Some of the sports stories The Associated Press is covering Tuesday. A full Sports Digest will be sent at about 3 p.m. All times EDT.
— DETROIT — Oakland sends Dan Straily to the mound in Game 4 of the AL division series, hoping he can close out Miguel Cabrera and the Tigers. The Athletics lead the series 2-1. Game starts 5:07 p.m.
— ST. PETERSBURG, Fla. — Up 2-1, Boston takes another crack at eliminating the resilient Tampa Bay Rays in the AL division series. Jake Peavy starts for the Red Sox against Jeremy Hellickson. Game starts 8:37 p.m.
— ST. LOUIS — The Cardinals and Pirates settle their NL division series Wednesday night in Game 5. Adam Wainwright goes for St. Louis against Pittsburgh rookie Gerrit Cole.

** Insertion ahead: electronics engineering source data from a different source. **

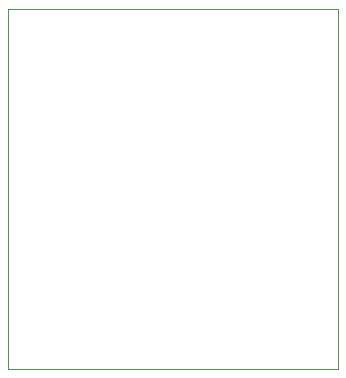
<source format=gko>
G75*
%MOIN*%
%OFA0B0*%
%FSLAX25Y25*%
%IPPOS*%
%LPD*%
%AMOC8*
5,1,8,0,0,1.08239X$1,22.5*
%
%ADD10C,0.00000*%
D10*
X0001000Y0001000D02*
X0001000Y0121000D01*
X0111000Y0121000D01*
X0111000Y0001000D01*
X0001000Y0001000D01*
M02*

</source>
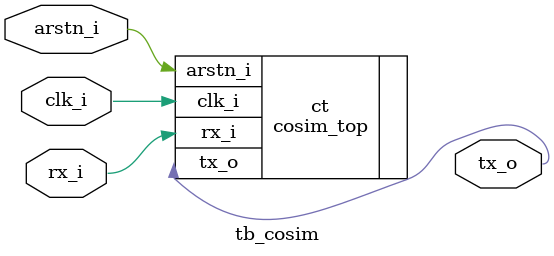
<source format=sv>
module tb_cosim (
    input  logic clk_i,
    input  logic arstn_i,
    input  logic rx_i,
    output logic tx_o
);

cosim_top #(.BAUD_RATE(115_200)) ct(
    .clk_i(clk_i),
    .arstn_i(arstn_i),
    .rx_i(rx_i),
    .tx_o(tx_o)
);

endmodule

</source>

— WASHINGTON — NFL owners hold their annual fall meeting, with discussions about the upcoming outdoor Super Bowl in New Jersey and player safety initiatives on the agenda.

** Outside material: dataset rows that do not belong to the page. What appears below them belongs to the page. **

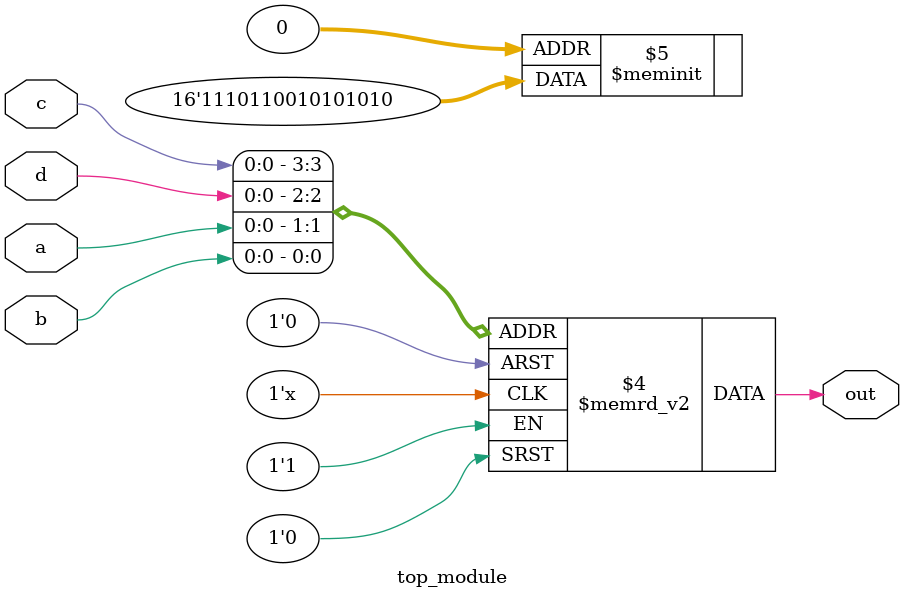
<source format=sv>
module top_module (
    input a, 
    input b,
    input c,
    input d,
    output reg out
);
    always @(*) begin
        case ({c, d, a, b})
            4'b0001, 4'b0011, 4'b0101, 4'b0111, 4'b1010, 4'b1011,
            4'b1101, 4'b1110, 4'b1111: out = 1;
            4'b0000, 4'b0010, 4'b0100, 4'b0110, 4'b1000, 4'b1001,
            4'b1100         : out = 0;
            default         : out = 0; // Treat don't-care as 0 for simplicity
        endcase
    end
endmodule

</source>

— NEW YORK — After a 30-28 victory at Atlanta, the Jets are 3-2 and a game out of first in the AFC East. What's more, Geno Smith had no turnovers and looked like a savvy veteran in leading the winning drive.
— DENVER — Tight ends are no longer the big, plodding guys. Now they're athletic, fast, powerful and shifty, traits many of them honed playing basketball in college.

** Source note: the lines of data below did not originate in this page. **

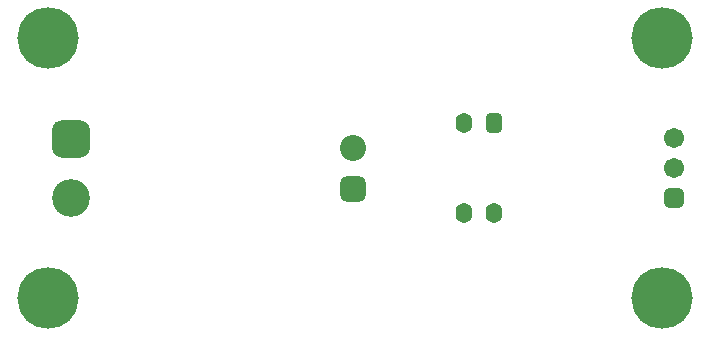
<source format=gbs>
G04*
G04 #@! TF.GenerationSoftware,Altium Limited,Altium Designer,21.2.1 (34)*
G04*
G04 Layer_Color=16711935*
%FSTAX24Y24*%
%MOIN*%
G70*
G04*
G04 #@! TF.SameCoordinates,4D214268-C68C-41DA-8F6C-8B02532A8417*
G04*
G04*
G04 #@! TF.FilePolarity,Negative*
G04*
G01*
G75*
%ADD27O,0.0552X0.0671*%
G04:AMPARAMS|DCode=28|XSize=67.1mil|YSize=55.2mil|CornerRadius=15.8mil|HoleSize=0mil|Usage=FLASHONLY|Rotation=270.000|XOffset=0mil|YOffset=0mil|HoleType=Round|Shape=RoundedRectangle|*
%AMROUNDEDRECTD28*
21,1,0.0671,0.0236,0,0,270.0*
21,1,0.0354,0.0552,0,0,270.0*
1,1,0.0316,-0.0118,-0.0177*
1,1,0.0316,-0.0118,0.0177*
1,1,0.0316,0.0118,0.0177*
1,1,0.0316,0.0118,-0.0177*
%
%ADD28ROUNDEDRECTD28*%
G04:AMPARAMS|DCode=29|XSize=126.1mil|YSize=126.1mil|CornerRadius=33.5mil|HoleSize=0mil|Usage=FLASHONLY|Rotation=90.000|XOffset=0mil|YOffset=0mil|HoleType=Round|Shape=RoundedRectangle|*
%AMROUNDEDRECTD29*
21,1,0.1261,0.0591,0,0,90.0*
21,1,0.0591,0.1261,0,0,90.0*
1,1,0.0671,0.0295,0.0295*
1,1,0.0671,0.0295,-0.0295*
1,1,0.0671,-0.0295,-0.0295*
1,1,0.0671,-0.0295,0.0295*
%
%ADD29ROUNDEDRECTD29*%
%ADD30C,0.1261*%
G04:AMPARAMS|DCode=31|XSize=86.7mil|YSize=86.7mil|CornerRadius=23.7mil|HoleSize=0mil|Usage=FLASHONLY|Rotation=270.000|XOffset=0mil|YOffset=0mil|HoleType=Round|Shape=RoundedRectangle|*
%AMROUNDEDRECTD31*
21,1,0.0867,0.0394,0,0,270.0*
21,1,0.0394,0.0867,0,0,270.0*
1,1,0.0474,-0.0197,-0.0197*
1,1,0.0474,-0.0197,0.0197*
1,1,0.0474,0.0197,0.0197*
1,1,0.0474,0.0197,-0.0197*
%
%ADD31ROUNDEDRECTD31*%
%ADD32C,0.0867*%
%ADD33C,0.0671*%
G04:AMPARAMS|DCode=34|XSize=67.1mil|YSize=67.1mil|CornerRadius=18.8mil|HoleSize=0mil|Usage=FLASHONLY|Rotation=90.000|XOffset=0mil|YOffset=0mil|HoleType=Round|Shape=RoundedRectangle|*
%AMROUNDEDRECTD34*
21,1,0.0671,0.0295,0,0,90.0*
21,1,0.0295,0.0671,0,0,90.0*
1,1,0.0375,0.0148,0.0148*
1,1,0.0375,0.0148,-0.0148*
1,1,0.0375,-0.0148,-0.0148*
1,1,0.0375,-0.0148,0.0148*
%
%ADD34ROUNDEDRECTD34*%
%ADD35C,0.2049*%
D27*
X044004Y03787D02*
D03*
X043004D02*
D03*
Y04087D02*
D03*
D28*
X044004D02*
D03*
D29*
X029921Y040354D02*
D03*
D30*
Y038386D02*
D03*
D31*
X039298Y038681D02*
D03*
D32*
Y040059D02*
D03*
D33*
X05Y04037D02*
D03*
Y03937D02*
D03*
D34*
Y03837D02*
D03*
D35*
X029134Y035039D02*
D03*
X029134Y043701D02*
D03*
X049606Y043701D02*
D03*
Y035039D02*
D03*
M02*

</source>
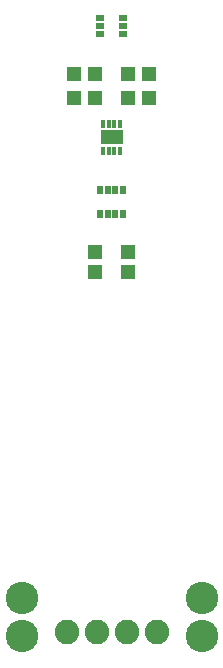
<source format=gbr>
G04 EAGLE Gerber RS-274X export*
G75*
%MOMM*%
%FSLAX34Y34*%
%LPD*%
%INSoldermask Top*%
%IPPOS*%
%AMOC8*
5,1,8,0,0,1.08239X$1,22.5*%
G01*
%ADD10R,1.203200X1.303200*%
%ADD11C,2.082800*%
%ADD12R,0.553200X0.703200*%
%ADD13R,1.303200X1.203200*%
%ADD14R,0.653200X0.503200*%
%ADD15R,1.903200X1.203200*%
%ADD16R,0.453200X0.803200*%
%ADD17C,2.743200*%


D10*
X-13970Y254390D03*
X-13970Y271390D03*
D11*
X-38100Y-50800D03*
X-12700Y-50800D03*
X12700Y-50800D03*
X38100Y-50800D03*
D10*
X13970Y271390D03*
X13970Y254390D03*
D12*
X-9750Y323940D03*
X-3250Y323940D03*
X3250Y323940D03*
X9750Y323940D03*
X9750Y303440D03*
X3250Y303440D03*
X-3250Y303440D03*
X-9750Y303440D03*
D13*
X-14360Y421640D03*
X-31360Y421640D03*
X14360Y401320D03*
X31360Y401320D03*
D14*
X9750Y468780D03*
X9750Y462280D03*
X9750Y455780D03*
X-9750Y455780D03*
X-9750Y462280D03*
X-9750Y468780D03*
D15*
X0Y368300D03*
D16*
X-7500Y356800D03*
X-2500Y356800D03*
X2500Y356800D03*
X7500Y356800D03*
X7500Y379800D03*
X2500Y379800D03*
X-2500Y379800D03*
X-7500Y379800D03*
D13*
X14360Y421640D03*
X31360Y421640D03*
X-31360Y401320D03*
X-14360Y401320D03*
D17*
X-76200Y-53975D03*
X76200Y-53975D03*
X76200Y-22225D03*
X-76200Y-22225D03*
M02*

</source>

— MINNEAPOLIS — Minnesota's university president says "there's no Plan B" for replacing football coach Jerry Kill, who missed the last game because of another seizure.
— COLUMBIA, S.C. — Will Jadeveon Clowney play or won't he? South Carolina coach Steve Spurrier says its unclear if the injured All-American defensive end will be ready to face Arkansas.
— MINNEAPOLIS — After getting blown out by the Minnesota Lynx in Game 1, Angel McCoughtry and the Atlanta Dream look to bounce back in Game 2 of the best-of-five WNBA finals. Game starts 8 p.m.
— PHILADELPHIA — Craig Berube makes his Flyers' coaching debut, facing the Florida Panthers a day after Peter Laviolette was fired. Philadelphia is trying to avoid its first 0-4 start. Game starts 7 p.m.
— SHANGHAI — Even though he keeps winning on the surface, Rafael Nadal believes too many tournaments are played on hard courts. The Spaniard, however, no longer wants to be involved in tennis politics.